What is Spatial Data Mining?


A spatial database saves a huge amount of space-related data, including maps, preprocessed remote sensing or medical imaging records, and VLSI chip design data. Spatial databases have several features that distinguish them from relational databases. They carry topological and/or distance information, usually organized by sophisticated, multidimensional spatial indexing structures that are accessed by spatial data access methods and often require spatial reasoning, geometric computation, and spatial knowledge representation techniques.

Spatial data mining refers to the extraction of knowledge, spatial relationships, or other interesting patterns not explicitly stored in spatial databases. Such mining demands the unification of data mining with spatial database technologies. It can be used for learning spatial records, discovering spatial relationships and relationships among spatial and nonspatial records, constructing spatial knowledge bases, reorganizing spatial databases, and optimizing spatial queries.

It is expected to have broad applications in geographic data systems, marketing, remote sensing, image database exploration, medical imaging, navigation, traffic control, environmental studies, and many other areas where spatial data are used.

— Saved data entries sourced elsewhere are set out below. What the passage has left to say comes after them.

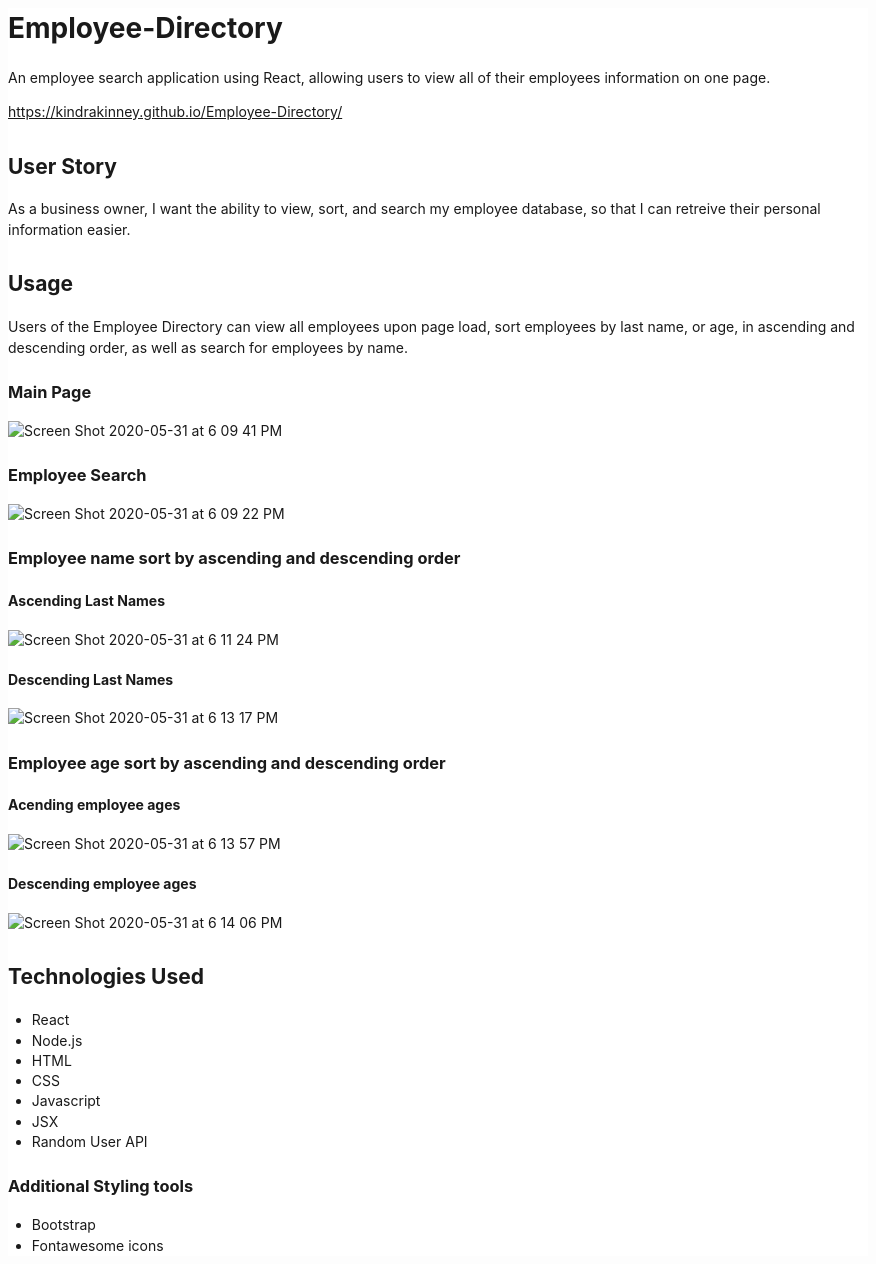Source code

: # Employee-Directory

 An employee search application using React, allowing users to view all of their employees information on one page.
 
 https://kindrakinney.github.io/Employee-Directory/
 
 ## User Story
 
 As a business owner, I want the ability to view, sort, and search my employee database, so that I can retreive their personal  information easier.
 
 ## Usage 
 
 Users of the Employee Directory can view all employees upon page load, sort employees by last name, or age, in ascending and descending order, as well as search for employees by name.
 
 ### Main Page 
 
 <img width="1440" alt="Screen Shot 2020-05-31 at 6 09 41 PM" src="https://user-images.githubusercontent.com/57512014/83585709-69640600-a4ff-11ea-9e54-61746a267993.png">
 
 ### Employee Search 
 
 <img width="1138" alt="Screen Shot 2020-05-31 at 6 09 22 PM" src="https://user-images.githubusercontent.com/57512014/83585790-a0d2b280-a4ff-11ea-9650-797f84fd782b.png">

### Employee name sort by ascending and descending order 

#### Ascending Last Names 

<img width="478" alt="Screen Shot 2020-05-31 at 6 11 24 PM" src="https://user-images.githubusercontent.com/57512014/83585921-f6a75a80-a4ff-11ea-9076-aab6e04a3fc2.png">

#### Descending Last Names 

<img width="495" alt="Screen Shot 2020-05-31 at 6 13 17 PM" src="https://user-images.githubusercontent.com/57512014/83585969-1dfe2780-a500-11ea-8b32-bfaaadaf78e4.png">

### Employee age sort by ascending and descending order

#### Acending employee ages 

<img width="1135" alt="Screen Shot 2020-05-31 at 6 13 57 PM" src="https://user-images.githubusercontent.com/57512014/83586176-a5e43180-a500-11ea-873c-7e24b92b0cda.png">

#### Descending employee ages 

<img width="1135" alt="Screen Shot 2020-05-31 at 6 14 06 PM" src="https://user-images.githubusercontent.com/57512014/83586240-c7ddb400-a500-11ea-8901-ea10ef93f6b4.png">

## Technologies Used 

* React 
* Node.js
* HTML
* CSS 
* Javascript 
* JSX
* Random User API 

### Additional Styling tools 

* Bootstrap 
* Fontawesome icons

A central challenge to spatial data mining is the exploration of efficient spatial data mining techniques because of the large amount of spatial data and the difficulty of spatial data types and spatial access methods. Statistical spatial data analysis has been a popular approach to analyzing spatial data and exploring geographic information.

The term geostatistics is often associated with continuous geographic space, whereas the term spatial statistics is often associated with discrete space. In a statistical model that manages non-spatial records, one generally considers statistical independence among different areas of data.

There is no such separation among spatially distributed records because, actually spatial objects are interrelated, or more exactly spatially co-located, in the sense that the closer the two objects are placed, the more likely they send the same properties. For example, natural resources, climate, temperature, and economic situations are likely to be similar in geographically closely located regions.

Such a property of close interdependency across nearby space leads to the notion of spatial autocorrelation. Based on this notion, spatial statistical modeling methods have been developed with success. Spatial data mining will create spatial statistical analysis methods and extend them for large amounts of spatial data, with more emphasis on effectiveness, scalability, cooperation with database and data warehouse systems, enhanced user interaction, and the discovery of new kinds of knowledge.